As president of Planned Parenthood during its 100th anniversary in 2016, Cecile Richards had much to celebrate. Planned Parenthood consistently pulls in more than one billion dollars in revenue every year, and the organization had millions signed up as volunteer advocates. A charismatic leader and an expert media spokesperson, Cecile has also spent much of her tenure using those skills to help steer Planned Parenthood through several high-profile scandals.

During her time at the organization, Cecile was called on multiple times to defend Planned Parenthood after allegations surfaced of illegal activity within her organization, including reports of clinic workers ignoring potential statutory rape cases. In 2015, Planned Parenthood faced its biggest challenge in recent years when videos surfaced of clinic administrators and executives — apparently — illegally haggling over the price of aborted preborn baby parts for medical research. As a result of the videos, there was a congressional enquiry and late in 2017 the U.S. Department of Justice announced it was also investigating Planned Parenthood for alleged illegal activity.

In 2018, Cecile announced that she would resign after 12 years as president of Planned Parenthood. Despite her many scandals, it could be argued that Cecile has been Planned Parenthood’s most effective leader since Margaret Sanger—the organization’s founder. Cecile attracted big donors, celebrity and political endorsements, and maintained a large media and social media presence. Similarly, Sanger was able to gather many advocates to her cause and moved through several influential circles in New York City in the 1910-20’s.

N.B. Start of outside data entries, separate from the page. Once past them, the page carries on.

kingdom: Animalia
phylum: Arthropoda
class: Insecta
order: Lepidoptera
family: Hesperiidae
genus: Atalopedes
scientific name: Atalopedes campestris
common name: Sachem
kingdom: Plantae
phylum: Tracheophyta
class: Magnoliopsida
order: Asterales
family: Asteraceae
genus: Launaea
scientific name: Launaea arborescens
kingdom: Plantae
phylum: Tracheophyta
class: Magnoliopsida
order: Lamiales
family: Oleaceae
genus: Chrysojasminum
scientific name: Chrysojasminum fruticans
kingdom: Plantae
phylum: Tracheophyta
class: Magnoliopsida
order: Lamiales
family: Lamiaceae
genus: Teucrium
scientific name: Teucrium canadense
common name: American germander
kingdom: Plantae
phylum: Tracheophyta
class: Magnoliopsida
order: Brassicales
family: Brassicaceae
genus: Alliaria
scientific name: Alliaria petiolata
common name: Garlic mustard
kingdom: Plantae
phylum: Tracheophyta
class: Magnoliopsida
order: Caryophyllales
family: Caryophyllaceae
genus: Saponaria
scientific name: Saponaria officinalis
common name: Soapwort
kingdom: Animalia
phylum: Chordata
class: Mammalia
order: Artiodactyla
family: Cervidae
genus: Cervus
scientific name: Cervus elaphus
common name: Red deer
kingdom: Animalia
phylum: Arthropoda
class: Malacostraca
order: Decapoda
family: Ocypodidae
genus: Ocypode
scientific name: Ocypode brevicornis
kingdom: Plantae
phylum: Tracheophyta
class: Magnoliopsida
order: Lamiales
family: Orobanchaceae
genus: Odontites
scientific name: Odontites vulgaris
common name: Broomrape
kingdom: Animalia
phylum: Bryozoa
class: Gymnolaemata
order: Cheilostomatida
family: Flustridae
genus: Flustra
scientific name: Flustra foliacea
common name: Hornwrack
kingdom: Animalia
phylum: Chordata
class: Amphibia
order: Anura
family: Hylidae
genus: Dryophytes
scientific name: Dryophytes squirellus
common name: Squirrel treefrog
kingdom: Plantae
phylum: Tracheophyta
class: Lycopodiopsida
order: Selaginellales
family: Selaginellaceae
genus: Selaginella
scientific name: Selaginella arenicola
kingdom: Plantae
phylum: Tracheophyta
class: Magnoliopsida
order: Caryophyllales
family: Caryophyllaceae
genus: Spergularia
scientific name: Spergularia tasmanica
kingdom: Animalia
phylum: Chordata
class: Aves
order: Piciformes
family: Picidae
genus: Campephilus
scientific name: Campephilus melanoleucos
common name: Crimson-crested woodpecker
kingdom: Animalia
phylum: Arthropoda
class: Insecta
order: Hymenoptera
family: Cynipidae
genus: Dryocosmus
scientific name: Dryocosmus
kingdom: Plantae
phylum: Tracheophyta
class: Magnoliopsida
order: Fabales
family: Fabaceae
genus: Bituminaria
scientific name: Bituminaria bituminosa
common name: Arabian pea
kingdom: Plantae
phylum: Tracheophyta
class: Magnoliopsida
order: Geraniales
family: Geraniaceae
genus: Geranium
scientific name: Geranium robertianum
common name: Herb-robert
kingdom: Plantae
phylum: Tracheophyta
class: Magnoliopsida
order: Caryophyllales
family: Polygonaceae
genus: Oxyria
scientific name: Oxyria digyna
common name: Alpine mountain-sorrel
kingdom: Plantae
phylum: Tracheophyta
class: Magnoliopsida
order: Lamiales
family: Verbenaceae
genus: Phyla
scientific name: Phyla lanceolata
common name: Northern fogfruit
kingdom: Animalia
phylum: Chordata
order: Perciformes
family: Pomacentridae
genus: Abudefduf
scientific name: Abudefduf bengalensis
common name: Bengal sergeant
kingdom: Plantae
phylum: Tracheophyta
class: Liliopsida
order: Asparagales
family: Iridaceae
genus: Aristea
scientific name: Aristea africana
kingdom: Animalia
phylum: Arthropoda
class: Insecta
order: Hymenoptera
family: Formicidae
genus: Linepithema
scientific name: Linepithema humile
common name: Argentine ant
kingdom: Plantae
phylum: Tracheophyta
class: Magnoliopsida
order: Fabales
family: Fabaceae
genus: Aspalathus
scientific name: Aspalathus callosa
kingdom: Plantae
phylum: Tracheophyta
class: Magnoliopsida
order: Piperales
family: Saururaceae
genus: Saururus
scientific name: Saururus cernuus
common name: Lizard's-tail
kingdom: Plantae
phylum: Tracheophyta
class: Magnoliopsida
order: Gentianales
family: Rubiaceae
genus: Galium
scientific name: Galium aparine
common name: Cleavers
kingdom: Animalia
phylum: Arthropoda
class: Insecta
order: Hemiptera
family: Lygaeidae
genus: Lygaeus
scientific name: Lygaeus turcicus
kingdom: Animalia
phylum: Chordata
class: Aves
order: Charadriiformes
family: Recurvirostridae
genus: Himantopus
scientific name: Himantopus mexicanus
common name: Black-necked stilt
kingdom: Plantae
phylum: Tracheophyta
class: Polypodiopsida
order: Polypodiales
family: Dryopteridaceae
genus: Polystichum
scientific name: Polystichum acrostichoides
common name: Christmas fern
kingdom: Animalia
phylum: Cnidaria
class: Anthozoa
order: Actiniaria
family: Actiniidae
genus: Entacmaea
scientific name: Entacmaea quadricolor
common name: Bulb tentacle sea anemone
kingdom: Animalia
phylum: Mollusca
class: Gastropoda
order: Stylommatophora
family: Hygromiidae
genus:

Margaret had her own share of scandals as she became a prominent voice for socially liberal politics. In the early periods of the contraception movement, Margaret was arrested several times and some of her clinics were raided by the police. Margaret even fled the country after she was indicted on obscenity charges to avoid a lengthy imprisonment. She also supported the eugenics movement, a scientific practice dedicated to improving the genetic quality of the population by eliminating people considered “undesirable.” The movement led to forced sterilizations in the United States and the institutionalization of those with special needs. Today, her legacy is one Planned Parenthood celebrates and works to defend.

The lives of Margaret Sanger and Cecile Richards are different, and yet in some ways remarkably similar. Both women have early experience in labor and political organizations, three children, and lived in New York City, but it is through their work with Planned Parenthood that they became powerful voices in the culture. As a result, they have pushed liberal social policies and ideas that have left a legacy of scandal and pain.